**Listed records:**
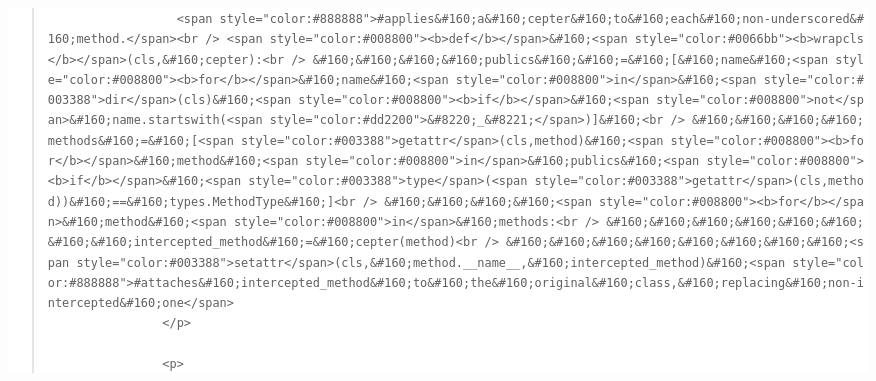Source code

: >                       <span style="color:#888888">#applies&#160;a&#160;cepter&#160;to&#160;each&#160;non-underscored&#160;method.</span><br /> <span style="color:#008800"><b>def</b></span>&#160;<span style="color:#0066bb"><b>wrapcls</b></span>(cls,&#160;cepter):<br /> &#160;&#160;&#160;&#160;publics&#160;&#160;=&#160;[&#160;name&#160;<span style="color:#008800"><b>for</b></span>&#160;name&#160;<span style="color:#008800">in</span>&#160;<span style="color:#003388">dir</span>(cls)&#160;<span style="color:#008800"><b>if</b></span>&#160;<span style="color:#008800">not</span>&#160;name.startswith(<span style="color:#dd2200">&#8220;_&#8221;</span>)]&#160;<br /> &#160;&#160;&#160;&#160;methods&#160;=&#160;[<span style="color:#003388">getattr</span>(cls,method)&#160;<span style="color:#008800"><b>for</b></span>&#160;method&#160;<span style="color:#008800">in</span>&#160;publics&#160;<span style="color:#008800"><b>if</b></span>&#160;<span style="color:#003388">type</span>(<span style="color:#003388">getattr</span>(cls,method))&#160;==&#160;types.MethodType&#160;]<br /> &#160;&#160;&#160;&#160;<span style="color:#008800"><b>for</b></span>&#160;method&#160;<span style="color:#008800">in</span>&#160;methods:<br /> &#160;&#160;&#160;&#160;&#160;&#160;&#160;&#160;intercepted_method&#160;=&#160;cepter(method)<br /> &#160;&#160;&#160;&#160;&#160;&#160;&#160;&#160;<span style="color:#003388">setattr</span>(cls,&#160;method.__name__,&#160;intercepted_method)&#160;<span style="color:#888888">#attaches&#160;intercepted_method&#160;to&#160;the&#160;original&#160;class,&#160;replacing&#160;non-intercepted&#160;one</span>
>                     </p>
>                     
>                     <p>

**Task brief:**
In the reply, every line of the material above is to be reproduced verbatim, and the images are to be left out.

**Written response:**
Source code

: >                       <span style="color:#888888">#applies&#160;a&#160;cepter&#160;to&#160;each&#160;non-underscored&#160;method.</span><br /> <span style="color:#008800"><b>def</b></span>&#160;<span style="color:#0066bb"><b>wrapcls</b></span>(cls,&#160;cepter):<br /> &#160;&#160;&#160;&#160;publics&#160;&#160;=&#160;[&#160;name&#160;<span style="color:#008800"><b>for</b></span>&#160;name&#160;<span style="color:#008800">in</span>&#160;<span style="color:#003388">dir</span>(cls)&#160;<span style="color:#008800"><b>if</b></span>&#160;<span style="color:#008800">not</span>&#160;name.startswith(<span style="color:#dd2200">&#8220;_&#8221;</span>)]&#160;<br /> &#160;&#160;&#160;&#160;methods&#160;=&#160;[<span style="color:#003388">getattr</span>(cls,method)&#160;<span style="color:#008800"><b>for</b></span>&#160;method&#160;<span style="color:#008800">in</span>&#160;publics&#160;<span style="color:#008800"><b>if</b></span>&#160;<span style="color:#003388">type</span>(<span style="color:#003388">getattr</span>(cls,method))&#160;==&#160;types.MethodType&#160;]<br /> &#160;&#160;&#160;&#160;<span style="color:#008800"><b>for</b></span>&#160;method&#160;<span style="color:#008800">in</span>&#160;methods:<br /> &#160;&#160;&#160;&#160;&#160;&#160;&#160;&#160;intercepted_method&#160;=&#160;cepter(method)<br /> &#160;&#160;&#160;&#160;&#160;&#160;&#160;&#160;<span style="color:#003388">setattr</span>(cls,&#160;method.__name__,&#160;intercepted_method)&#160;<span style="color:#888888">#attaches&#160;intercepted_method&#160;to&#160;the&#160;original&#160;class,&#160;replacing&#160;non-intercepted&#160;one</span>
>                     </p>
>                     
>                     <p>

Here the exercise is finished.